ABOUT THIS EXERCISE :: Across the listing, tally the lines in which the word "pentru" occurs, then report the tally alone.

INPUT MATERIAL ::
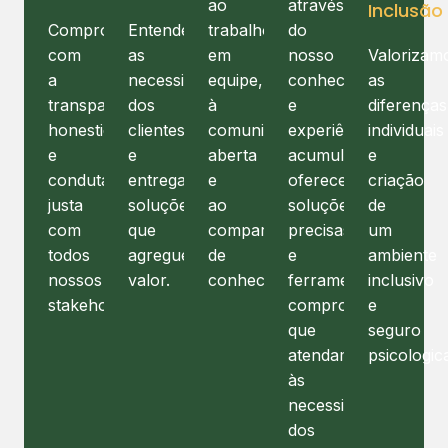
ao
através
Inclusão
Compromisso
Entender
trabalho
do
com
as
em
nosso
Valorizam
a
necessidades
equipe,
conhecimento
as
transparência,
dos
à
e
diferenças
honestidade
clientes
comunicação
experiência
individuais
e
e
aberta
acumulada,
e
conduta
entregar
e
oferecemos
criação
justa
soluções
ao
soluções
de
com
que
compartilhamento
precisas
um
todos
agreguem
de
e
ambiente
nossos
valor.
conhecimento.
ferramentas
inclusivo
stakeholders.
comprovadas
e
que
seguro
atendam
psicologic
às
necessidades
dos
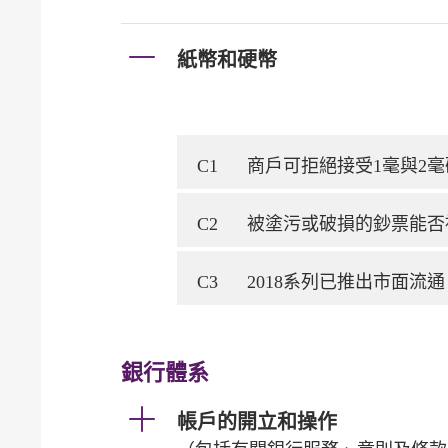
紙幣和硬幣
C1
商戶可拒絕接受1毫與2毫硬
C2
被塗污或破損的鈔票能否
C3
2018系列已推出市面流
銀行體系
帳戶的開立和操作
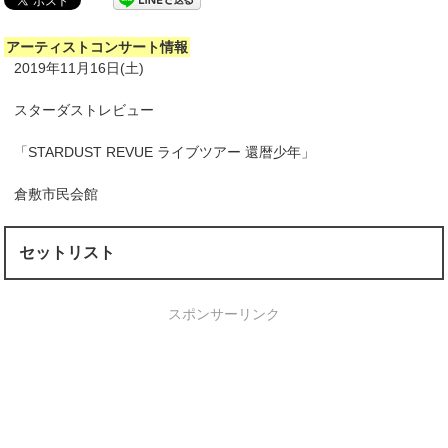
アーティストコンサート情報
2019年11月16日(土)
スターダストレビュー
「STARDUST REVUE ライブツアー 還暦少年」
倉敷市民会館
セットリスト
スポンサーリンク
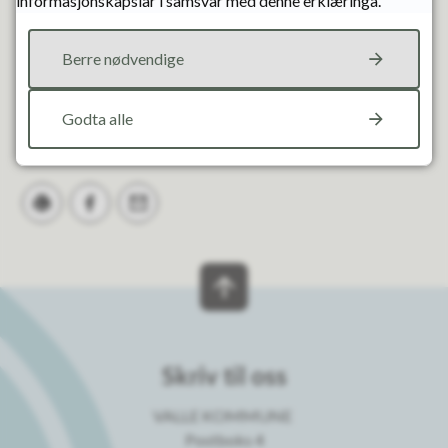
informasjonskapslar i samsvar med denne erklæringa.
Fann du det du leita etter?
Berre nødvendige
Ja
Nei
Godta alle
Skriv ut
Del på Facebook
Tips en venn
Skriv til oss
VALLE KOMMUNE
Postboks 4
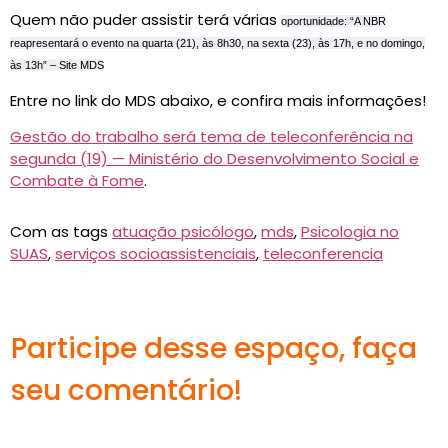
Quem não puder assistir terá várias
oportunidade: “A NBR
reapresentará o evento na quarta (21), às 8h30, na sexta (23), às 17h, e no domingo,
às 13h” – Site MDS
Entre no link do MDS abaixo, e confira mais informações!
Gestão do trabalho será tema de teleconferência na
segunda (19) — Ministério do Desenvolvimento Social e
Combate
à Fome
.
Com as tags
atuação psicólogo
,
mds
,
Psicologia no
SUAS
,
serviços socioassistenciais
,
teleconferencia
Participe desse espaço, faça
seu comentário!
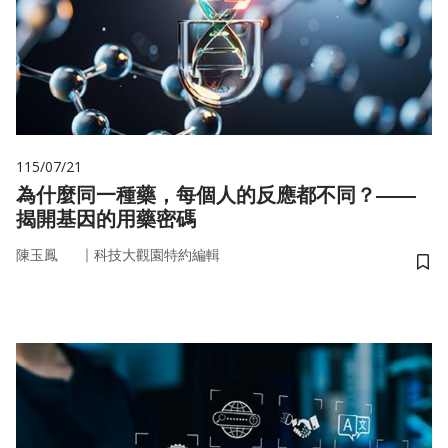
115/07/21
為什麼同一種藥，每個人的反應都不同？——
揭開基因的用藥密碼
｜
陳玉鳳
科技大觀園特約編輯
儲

---

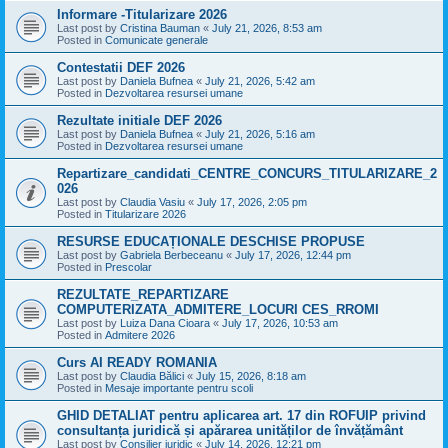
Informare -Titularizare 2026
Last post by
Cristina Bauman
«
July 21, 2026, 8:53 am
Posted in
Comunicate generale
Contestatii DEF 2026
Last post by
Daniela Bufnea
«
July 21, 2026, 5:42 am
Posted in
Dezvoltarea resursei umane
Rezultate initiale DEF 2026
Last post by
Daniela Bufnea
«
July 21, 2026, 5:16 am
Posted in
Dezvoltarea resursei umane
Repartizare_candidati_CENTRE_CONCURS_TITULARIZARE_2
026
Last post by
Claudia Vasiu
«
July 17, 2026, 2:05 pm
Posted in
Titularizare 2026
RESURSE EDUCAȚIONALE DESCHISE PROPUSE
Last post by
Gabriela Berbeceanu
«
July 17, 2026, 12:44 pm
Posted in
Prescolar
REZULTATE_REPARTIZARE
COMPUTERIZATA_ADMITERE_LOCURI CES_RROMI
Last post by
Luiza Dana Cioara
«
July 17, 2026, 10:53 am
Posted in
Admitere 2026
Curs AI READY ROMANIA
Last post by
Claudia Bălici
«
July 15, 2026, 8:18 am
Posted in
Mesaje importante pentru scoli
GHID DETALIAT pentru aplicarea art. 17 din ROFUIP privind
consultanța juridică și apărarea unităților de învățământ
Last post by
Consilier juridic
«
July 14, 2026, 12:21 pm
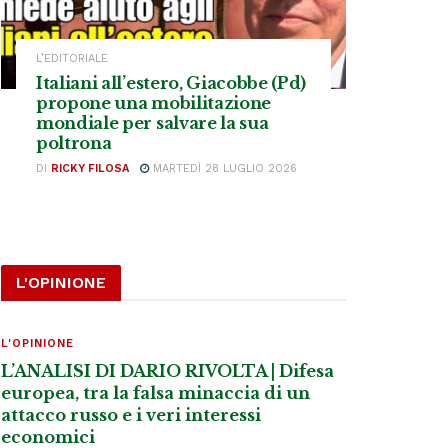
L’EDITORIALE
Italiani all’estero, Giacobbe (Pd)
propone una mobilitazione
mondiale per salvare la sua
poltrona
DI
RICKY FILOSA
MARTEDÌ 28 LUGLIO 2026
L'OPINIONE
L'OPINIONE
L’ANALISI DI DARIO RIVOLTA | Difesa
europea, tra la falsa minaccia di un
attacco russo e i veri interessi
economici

SOLUTION FOR THIS PROBLEM :: 2